Twenty-four hours elapsed before the fraud was identified, leading some to question whether Murdoch's own Tweets were authentic (apparently they are). Last year, several Irish celebs were on the receiving end of similar stings as Twitter accounts purporting to belong to writer John Banville and celebrity chef Rachel Allen were rumbled. Told of the deceit, a troubled Banville described the incident as "creepy".
A phoney Twitter war actually broke out between Linda Martin and Sinéad O'Connor, after someone claiming to be Martin attacked O'Connor over her on/off/on 16-day marriage. Furious O'Connor branded Martin a 'granny' and 'past it' -- only to apologise after it emerged the Twitter account was bogus. Martin reported the hacking to the gardaí.
This has all raised questions over Twitter's verification process. If someone can pose as Wendi Deng, they can pose as you.
"If (Twitter) is going to continue to ask for the trust of its users, it is going to have to be more transparent about how it manages the network, or risk losing the faith that it has spent so much time building up," says Mathew Ingram of technology news website GigaOM.

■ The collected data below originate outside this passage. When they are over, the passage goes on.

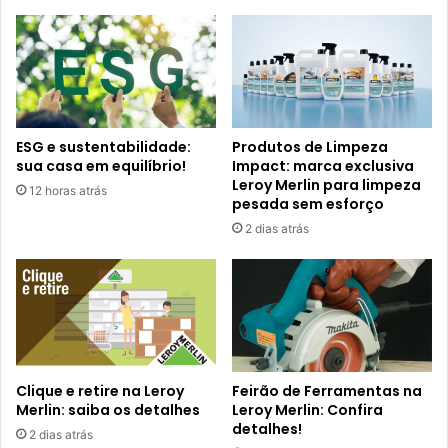
ESG e sustentabilidade:
Produtos de Limpeza
sua casa em equilíbrio!
Impact: marca exclusiva
Leroy Merlin para limpeza
12 horas atrás
pesada sem esforço
2 dias atrás
Clique e retire na Leroy
Feirão de Ferramentas na
Merlin: saiba os detalhes
Leroy Merlin: Confira
detalhes!
2 dias atrás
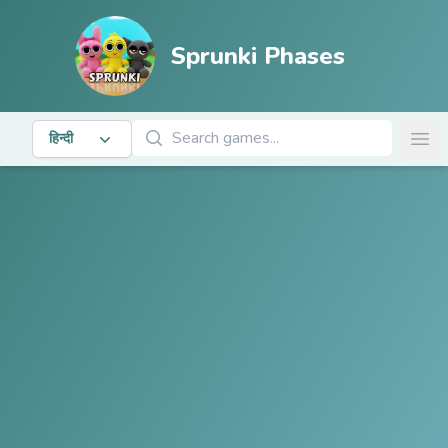
Sprunki Phases
खेल खोजें
हिन्दी
Ope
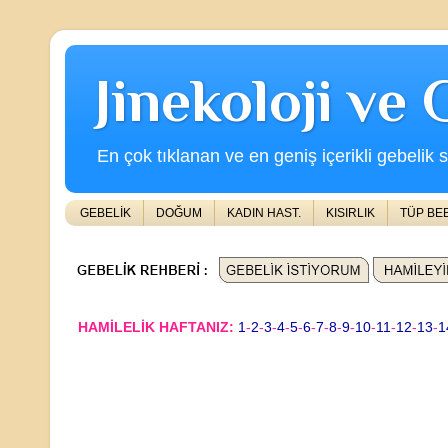
Jinekoloji ve
En çok tıklanan ve en geniş içerikli gebelik s
GEBELİK
DOĞUM
KADIN HAST.
KISIRLIK
TÜP BE
HAMİLELİK HAFTANIZ:
1
-
2
-
3
-
4
-
5
-
6
-
7
-
8
-
9
-
10
-
11
-
12
-
13
-
1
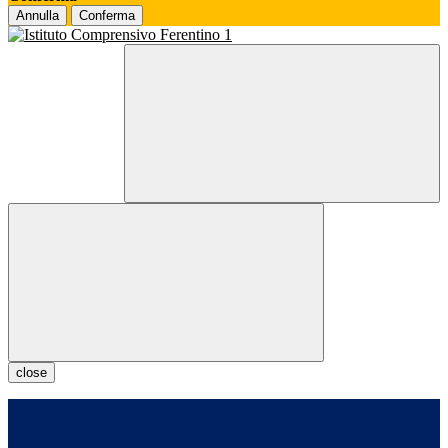
Annulla
Conferma
close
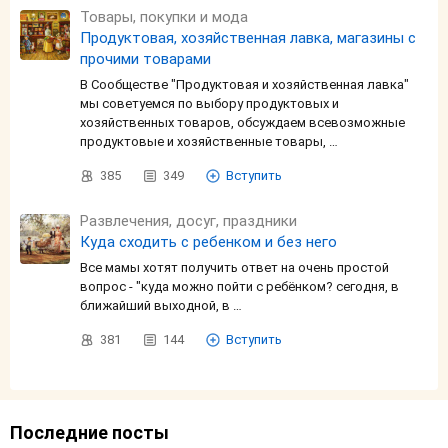
Товары, покупки и мода
Продуктовая, хозяйственная лавка, магазины с
прочими товарами
В Сообществе "Продуктовая и хозяйственная лавка"
мы советуемся по выбору продуктовых и
хозяйственных товаров, обсуждаем всевозможные
продуктовые и хозяйственные товары, …
385
349
Вступить
Развлечения, досуг, праздники
Куда сходить с ребенком и без него
Все мамы хотят получить ответ на очень простой
вопрос - "куда можно пойти с ребёнком? сегодня, в
ближайший выходной, в …
381
144
Вступить
Последние посты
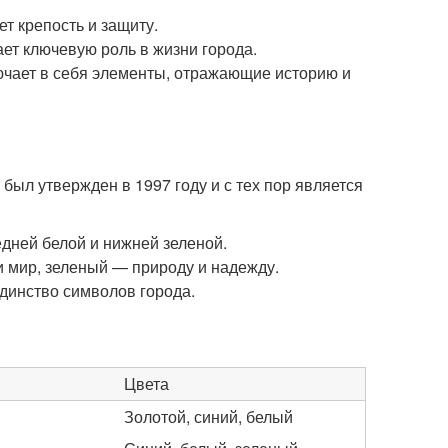
т крепость и защиту.
ает ключевую роль в жизни города.
ючает в себя элементы, отражающие историю и
был утвержден в 1997 году и с тех пор является
едней белой и нижней зеленой.
и мир, зеленый — природу и надежду.
единство символов города.
Цвета
Золотой, синий, белый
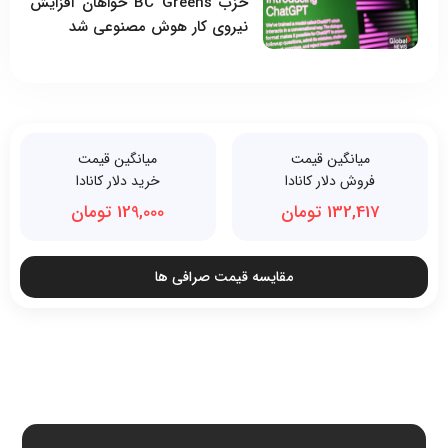
حزب BC Greens خواهان افزایش
نیروی کار هوش مصنوعی شد
میانگین قیمت
میانگین قیمت
فروش دلار کانادا
خرید دلار کانادا
132,417 تومان
129,000 تومان
مقایسه قیمت صرافی ها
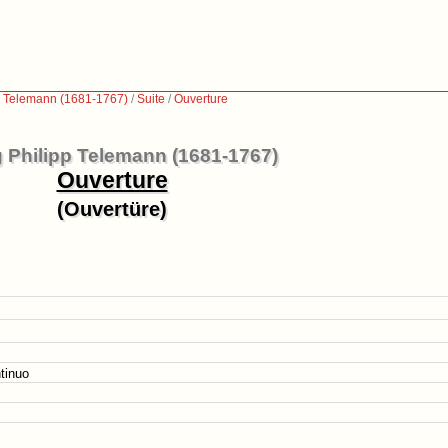
p Telemann (1681-1767)
/
Suite
/
Ouverture
 Philipp Telemann (1681-1767)
Ouverture
(Ouvertüre)
tinuo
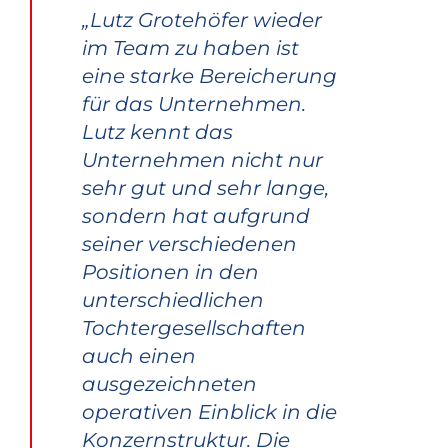
„Lutz Grotehöfer wieder
im Team zu haben ist
eine starke Bereicherung
für das Unternehmen.
Lutz kennt das
Unternehmen nicht nur
sehr gut und sehr lange,
sondern hat aufgrund
seiner verschiedenen
Positionen in den
unterschiedlichen
Tochtergesellschaften
auch einen
ausgezeichneten
operativen Einblick in die
Konzernstruktur. Die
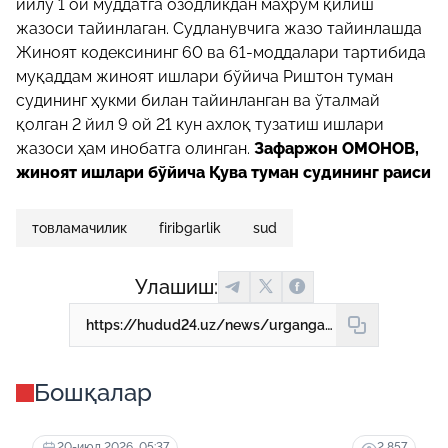
йилу 1 ой муддатга озодликдан маҳрум қилиш
жазоси тайинлаган. Судланувчига жазо тайинлашда
Жиноят кодексининг 60 ва 61-моддалари тартибида
муқаддам жиноят ишлари бўйича Риштон туман
судининг ҳукми билан тайинланган ва ўталмай
қолган 2 йил 9 ой 21 кун ахлоқ тузатиш ишлари
жазоси ҳам инобатга олинган.
Зафаржон ОМОНОВ,
жиноят ишлари бўйича Қува
туман судининг раиси
товламачилик
firibgarlik
sud
Улашиш:
https://hudud24.uz/news/urgangan-kungil-fargonada-avval-tovlamachilik-tufajli-zhazolangan-jigit-kejinchalik-firibgarlik-uchun-2-jilu-1-ojga-ozodlikdan-makhrum-kilindi
Бошқалар
20-июл 2026, 05:37
2 857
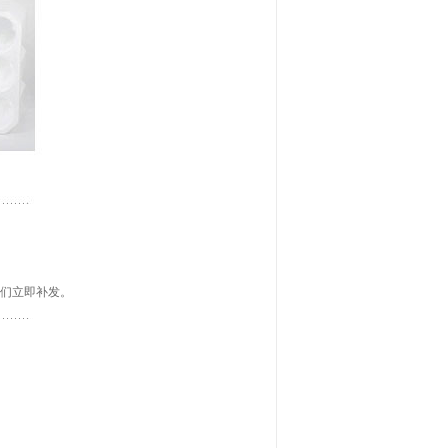
我们立即补发。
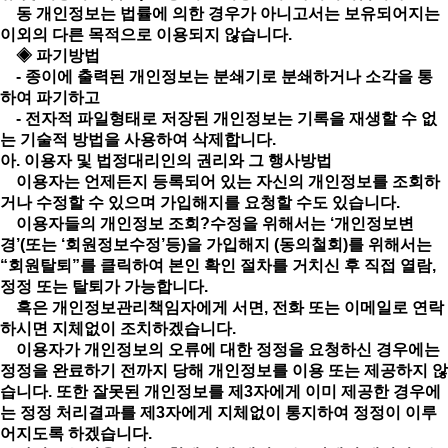
동 개인정보는 법률에 의한 경우가 아니고서는 보유되어지는
이외의 다른 목적으로 이용되지 않습니다.
◈ 파기방법
- 종이에 출력된 개인정보는 분쇄기로 분쇄하거나 소각을 통
하여 파기하고
- 전자적 파일형태로 저장된 개인정보는 기록을 재생할 수 없
는 기술적 방법을 사용하여 삭제합니다.
아. 이용자 및 법정대리인의 권리와 그 행사방법
이용자는 언제든지 등록되어 있는 자신의 개인정보를 조회하
거나 수정할 수 있으며 가입해지를 요청할 수도 있습니다.
이용자들의 개인정보 조회?수정을 위해서는 ‘개인정보변
경’(또는 ‘회원정보수정’등)을 가입해지 (동의철회)를 위해서는
“회원탈퇴”를 클릭하여 본인 확인 절차를 거치신 후 직접 열람,
정정 또는 탈퇴가 가능합니다.
혹은 개인정보관리책임자에게 서면, 전화 또는 이메일로 연락
하시면 지체없이 조치하겠습니다.
이용자가 개인정보의 오류에 대한 정정을 요청하신 경우에는
정정을 완료하기 전까지 당해 개인정보를 이용 또는 제공하지 않
습니다. 또한 잘못된 개인정보를 제3자에게 이미 제공한 경우에
는 정정 처리결과를 제3자에게 지체없이 통지하여 정정이 이루
어지도록 하겠습니다.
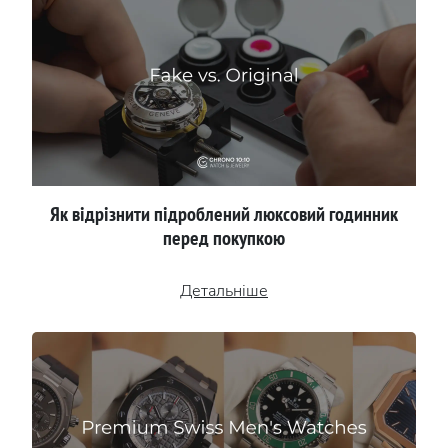
Як відрізнити підроблений люксовий годинник
перед покупкою
Детальніше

When the hijacker possesses even a modicum of technical savvy, the risks are much greater.
Easily installed hacking software such as Firesheep allows you to anonymously break into a person's Facebook account over public wi-fi networks.
Without knowing the subject's password, you won't be able to update their status.
However, you can read their private messages, look at their photographs and generally behave like a licentious burglar rifling someone's underwear drawer. Another application, FaceNiff, lets you do much the same using an Android smartphone.
More generally, data-protection experts caution about how much information we share online. What is in the interest of a company such as Facebook may not always be in the interest of its users.
"You have to consider how Facebook makes its money. It makes it through advertising," says Williams.
"They have a clear commercial motive to have as many people as they can viewing content on the site."
Even if the victim of a social-networking hack does not suffer any immediate consequences, they may pay a heavy price in the future. That's the problem with your digital profile -- once besmirched, you cannot ever scrub it clean again.